Owing to press reports about deaths that followed inoculation drives in India, many villagers were fearful of vaccine shots, and many villagers who did fall ill were more inclined to visit faith healers peddling dubious “cures” than to seek help from a trained medical facility. Some locals have even been gripped by rumours that a menstruating woman receiving a vaccine will never menstruate again.

But according to Jadhav, as infections have climbed during the second wave, villagers have begun to recognise the seriousness of the pandemic. Resistance to vaccines, too, has eased with the second wave, Jadhav said – in part due to messages distributed by the village council via WhatsApp, as well as by a loudspeaker mounted on an auto-rickshaw, which went around the village debunking vaccine-related myths.

To cater to the rising infections, Saphale has now turned a few classrooms at a local school into quarantine centres with a total capacity of 50 beds – 30 for men, 20 for women. When asked about the lower allocation for women, Jadhav simply said: “Some villagers don’t allow their women to leave home for quarantine.”

After the nationwide lockdowns were instituted last year, the rural economy of the country crashed, and unemployment remains high. Prior to COVID-19, Manjula Maskar, a 50-year-old resident of Saphale, would work as a domestic helper, cleaning homes and utensils for a living, earning a maximum of Rs 500 per month. The COVID-19 restrictions, however, have left Maskar struggling to put food on the table for her grandchildren.

Also read: COVID-19: What the Third National Sero-Survey Result Does and Doesn’t Tell Us

“Even last year, we were sitting at home because of corona, and then, they came to disconnect our electricity connection. I had to draw loans from multiple people to pay the bill,” said Maskar.

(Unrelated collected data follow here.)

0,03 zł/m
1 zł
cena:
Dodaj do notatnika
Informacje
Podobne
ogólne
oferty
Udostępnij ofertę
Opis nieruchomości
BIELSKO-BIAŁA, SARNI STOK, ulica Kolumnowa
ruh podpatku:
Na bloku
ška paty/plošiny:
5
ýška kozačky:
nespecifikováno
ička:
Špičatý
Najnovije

“The government has helped us with nothing,” she said. “They should have helped us, transferred some money into our bank accounts, or helped with groceries. They did nothing. What do we do now? For how long do we stay hungry?”

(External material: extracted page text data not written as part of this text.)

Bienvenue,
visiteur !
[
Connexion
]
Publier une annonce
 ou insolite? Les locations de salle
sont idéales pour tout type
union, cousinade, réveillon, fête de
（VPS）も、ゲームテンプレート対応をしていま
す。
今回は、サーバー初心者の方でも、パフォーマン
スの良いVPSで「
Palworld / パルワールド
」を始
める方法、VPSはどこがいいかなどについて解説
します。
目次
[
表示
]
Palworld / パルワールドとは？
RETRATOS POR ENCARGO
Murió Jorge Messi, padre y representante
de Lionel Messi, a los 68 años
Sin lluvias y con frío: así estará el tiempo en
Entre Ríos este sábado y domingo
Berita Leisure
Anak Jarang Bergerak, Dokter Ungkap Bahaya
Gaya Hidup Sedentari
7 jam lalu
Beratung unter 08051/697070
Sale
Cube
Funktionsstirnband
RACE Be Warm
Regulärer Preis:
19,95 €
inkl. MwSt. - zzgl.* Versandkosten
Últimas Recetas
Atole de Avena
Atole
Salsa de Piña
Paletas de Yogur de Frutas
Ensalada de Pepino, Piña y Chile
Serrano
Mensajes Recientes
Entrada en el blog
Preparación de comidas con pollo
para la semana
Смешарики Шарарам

Maskar’s daughter, 32-year-old Neema Hadal, too, has lost work as a domestic worker. Despite the surge, she still ventures out at times, working in fields, or picking up garbage, earning about Rs 150 for eight to 10 hours of work. A pile of sticks sits outside her house – to cook food on a brick stove, as she cannot afford to pay for cooking gas anymore.

Hadal has two children – a 14-year-old daughter and a 7-year-old son, who are also working to make ends meet. “They walk to the highway a few kilometres away and pluck blackberries from trees, Hadal said “They sell it, and with the 10 to 20 rupees they earn, they buy something to eat.”

Maskar, the grandmother, suggested there were few other options. “Children are desperate for food. Everyone is desperate,” she said, “I’m not afraid of corona. They have driven the fear out of me.

“We’re going to die either way,” she added, “whether we stay home or go out to fill our stomachs.”